EXERCISE INPUT |
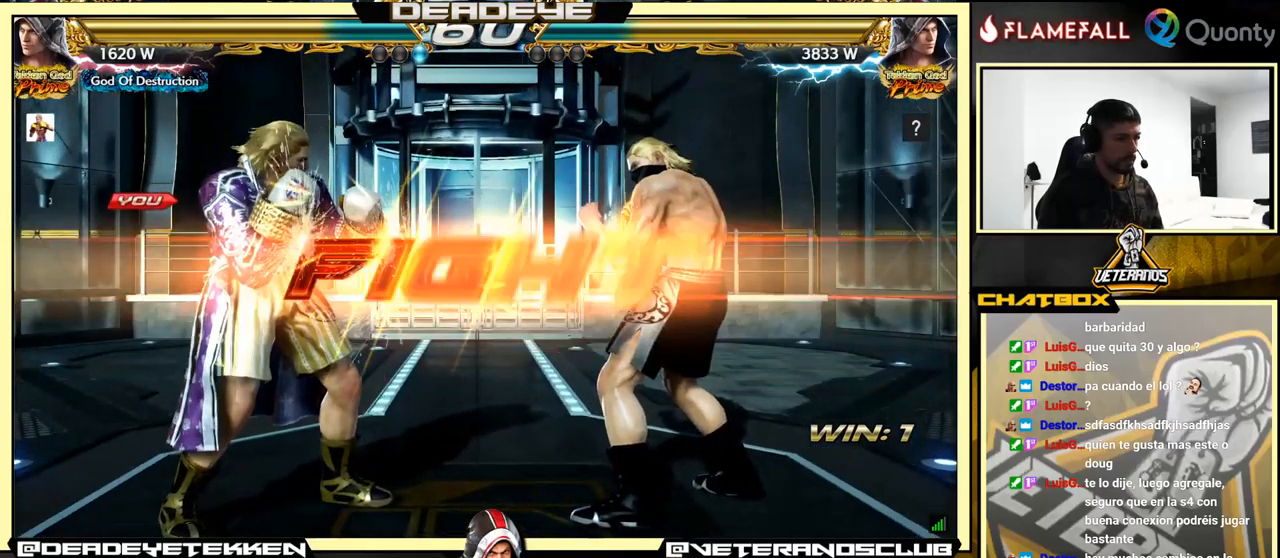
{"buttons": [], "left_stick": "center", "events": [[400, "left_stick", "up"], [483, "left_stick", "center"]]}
==
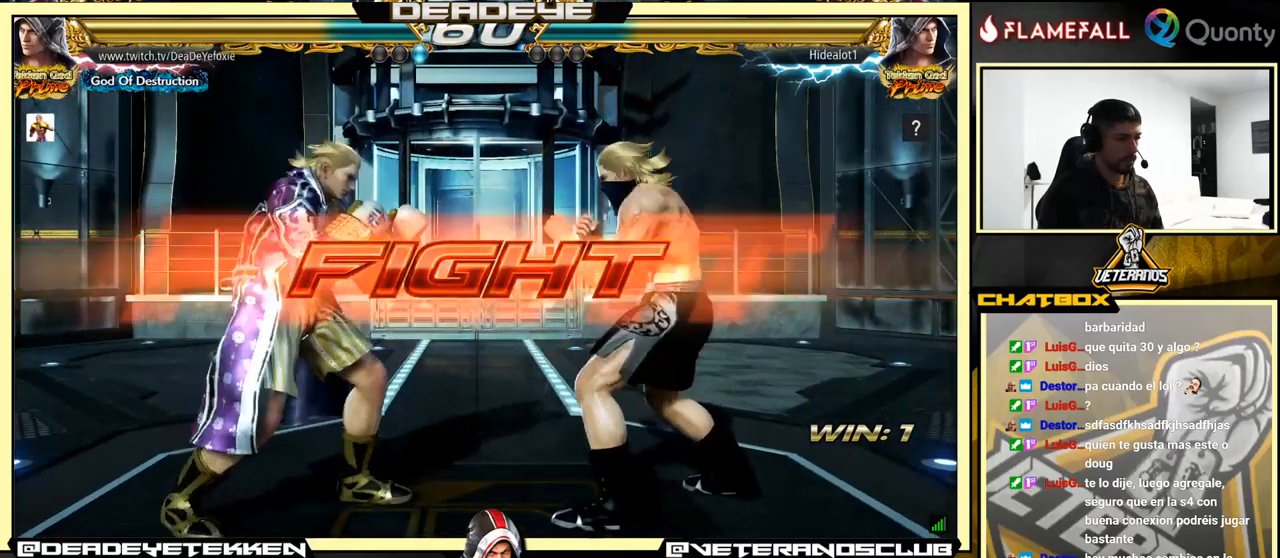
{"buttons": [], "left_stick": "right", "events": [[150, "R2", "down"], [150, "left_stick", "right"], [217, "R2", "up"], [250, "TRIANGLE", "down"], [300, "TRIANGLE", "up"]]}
* * *
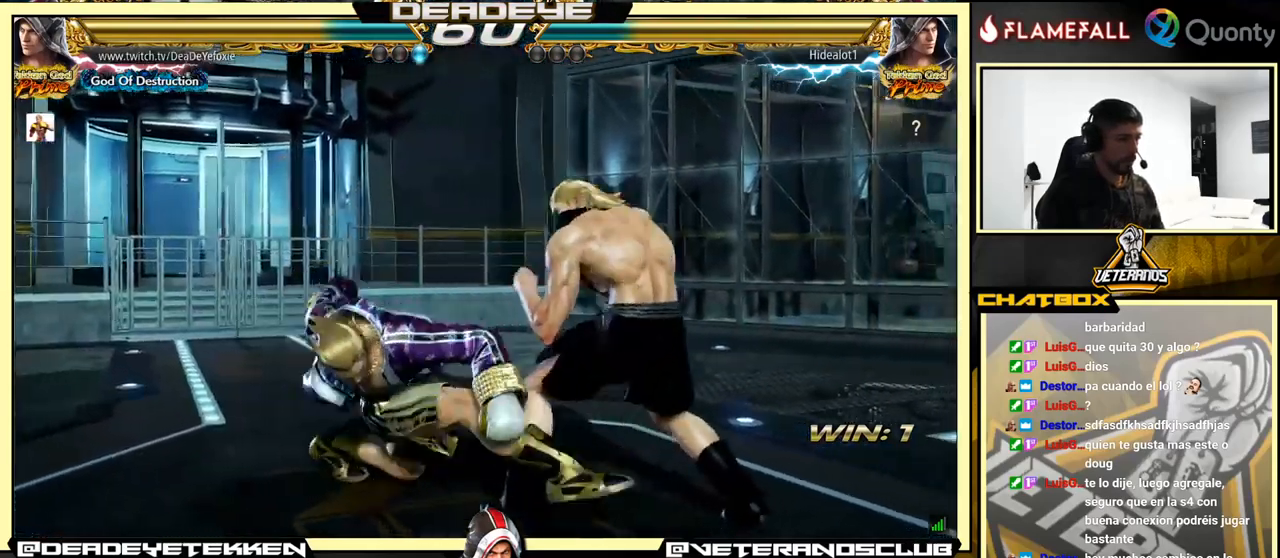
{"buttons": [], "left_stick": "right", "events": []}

ASSIGNMENT | When a line in the records above contains the word "right", copy it.

TASK RESULT |
{"buttons": [], "left_stick": "right", "events": [[150, "R2", "down"], [150, "left_stick", "right"], [217, "R2", "up"], [250, "TRIANGLE", "down"], [300, "TRIANGLE", "up"]]}
{"buttons": [], "left_stick": "right", "events": []}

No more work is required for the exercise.